Assigned task: A verbatim copy of all the data is required, minus any images.

Available data:
═══

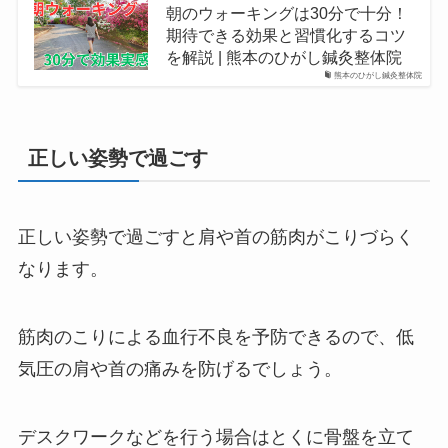
朝のウォーキングは30分で十分！
期待できる効果と習慣化するコツ
を解説 | 熊本のひがし鍼灸整体院
熊本のひがし鍼灸整体院
正しい姿勢で過ごす
正しい姿勢で過ごすと肩や首の筋肉がこりづらく
なります。
筋肉のこりによる血行不良を予防できるので、低
気圧の肩や首の痛みを防げるでしょう。
デスクワークなどを行う場合はとくに骨盤を立て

═══

Reply to the task:
朝のウォーキングは30分で十分！
期待できる効果と習慣化するコツ
を解説 | 熊本のひがし鍼灸整体院
熊本のひがし鍼灸整体院
正しい姿勢で過ごす
正しい姿勢で過ごすと肩や首の筋肉がこりづらく
なります。
筋肉のこりによる血行不良を予防できるので、低
気圧の肩や首の痛みを防げるでしょう。
デスクワークなどを行う場合はとくに骨盤を立て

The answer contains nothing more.